8.2.1 - eXercise

Use the sample collective bargaining agreement file (the English one) and try to extract phrases and vocabulary that might be useful for translation assignment of a similar document. Make use of the cross-platform software tool ExtPhrJ (extrphrj.jar) that was developed by Tim Craven, Professor Emeritus of the University of Western Ontario. Follow the procedure outlined below and extract at least 30 most prominent phrases/collocations:
1. Open the application, click File -> Extract from (Figure 1), browse to a location of the relevant file and press Open button.
2. Go to Tim Craven's website and download a list of stop words (stoplist.txt).

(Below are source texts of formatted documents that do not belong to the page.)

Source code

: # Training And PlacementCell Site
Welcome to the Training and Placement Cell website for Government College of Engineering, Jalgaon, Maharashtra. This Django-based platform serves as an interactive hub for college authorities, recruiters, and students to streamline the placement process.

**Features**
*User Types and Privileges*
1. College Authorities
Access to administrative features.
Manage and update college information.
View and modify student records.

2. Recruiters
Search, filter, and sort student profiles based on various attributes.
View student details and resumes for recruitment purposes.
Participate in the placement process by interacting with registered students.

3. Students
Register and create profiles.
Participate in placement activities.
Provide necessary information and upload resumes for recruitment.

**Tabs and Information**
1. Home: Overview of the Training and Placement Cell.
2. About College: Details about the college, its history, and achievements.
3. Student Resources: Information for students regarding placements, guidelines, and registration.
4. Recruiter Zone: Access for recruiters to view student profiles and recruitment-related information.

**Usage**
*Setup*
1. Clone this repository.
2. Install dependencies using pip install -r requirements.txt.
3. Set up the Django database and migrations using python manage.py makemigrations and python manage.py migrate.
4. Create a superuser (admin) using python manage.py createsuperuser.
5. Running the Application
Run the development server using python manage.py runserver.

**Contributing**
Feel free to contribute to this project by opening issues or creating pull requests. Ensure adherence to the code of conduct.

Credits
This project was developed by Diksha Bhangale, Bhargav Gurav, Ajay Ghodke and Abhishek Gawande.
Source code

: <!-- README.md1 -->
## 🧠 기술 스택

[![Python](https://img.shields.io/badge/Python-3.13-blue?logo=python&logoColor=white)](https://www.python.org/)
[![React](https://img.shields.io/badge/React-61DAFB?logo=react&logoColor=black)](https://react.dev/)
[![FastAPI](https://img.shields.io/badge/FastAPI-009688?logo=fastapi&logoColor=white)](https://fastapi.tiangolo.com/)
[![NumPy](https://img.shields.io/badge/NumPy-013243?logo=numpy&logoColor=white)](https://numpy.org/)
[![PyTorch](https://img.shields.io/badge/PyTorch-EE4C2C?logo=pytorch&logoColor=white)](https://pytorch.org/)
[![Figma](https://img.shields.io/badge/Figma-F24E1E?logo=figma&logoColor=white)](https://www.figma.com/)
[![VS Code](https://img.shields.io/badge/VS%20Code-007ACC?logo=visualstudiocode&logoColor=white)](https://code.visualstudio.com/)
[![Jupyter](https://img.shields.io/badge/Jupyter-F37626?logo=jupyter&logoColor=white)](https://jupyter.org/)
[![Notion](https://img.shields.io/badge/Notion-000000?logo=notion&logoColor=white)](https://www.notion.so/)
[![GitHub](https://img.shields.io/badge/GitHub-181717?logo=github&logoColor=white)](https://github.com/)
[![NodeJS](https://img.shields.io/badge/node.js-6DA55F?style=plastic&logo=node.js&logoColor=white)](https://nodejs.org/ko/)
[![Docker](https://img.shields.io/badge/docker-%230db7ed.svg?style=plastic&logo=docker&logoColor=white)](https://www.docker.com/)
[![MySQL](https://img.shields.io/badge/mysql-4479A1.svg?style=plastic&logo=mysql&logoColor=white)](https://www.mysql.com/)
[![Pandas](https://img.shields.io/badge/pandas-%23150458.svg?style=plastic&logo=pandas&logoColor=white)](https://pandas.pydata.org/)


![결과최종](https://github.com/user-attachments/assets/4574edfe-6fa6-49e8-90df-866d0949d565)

3. Load the stoplist into the tool by choosing (Figure 3) Options -> Stoplist. Note that the output file, you loaded in step 1 becomes considerably reduced.
4. To reduce the file further, make sure the Option -> Show full phrases is ticked. You may also activate Edit -> Collapse (Figure 2) option; that way you would get rid of the shorter phrases that are already included in longer ones.
![]()
5. Depending on the text length it might also be necessary to adjust the minimal occurrence number through Options -> Minimum occurrences.
6. Once you feel satisfied with the output, save the list as a simple *.txt file (possible follow-up activities could include transforming the list first into an Excel file and later perhaps into a MultiTerm termbase).
Now repeat the process, only this time work with the Czech text and Czech stoplist!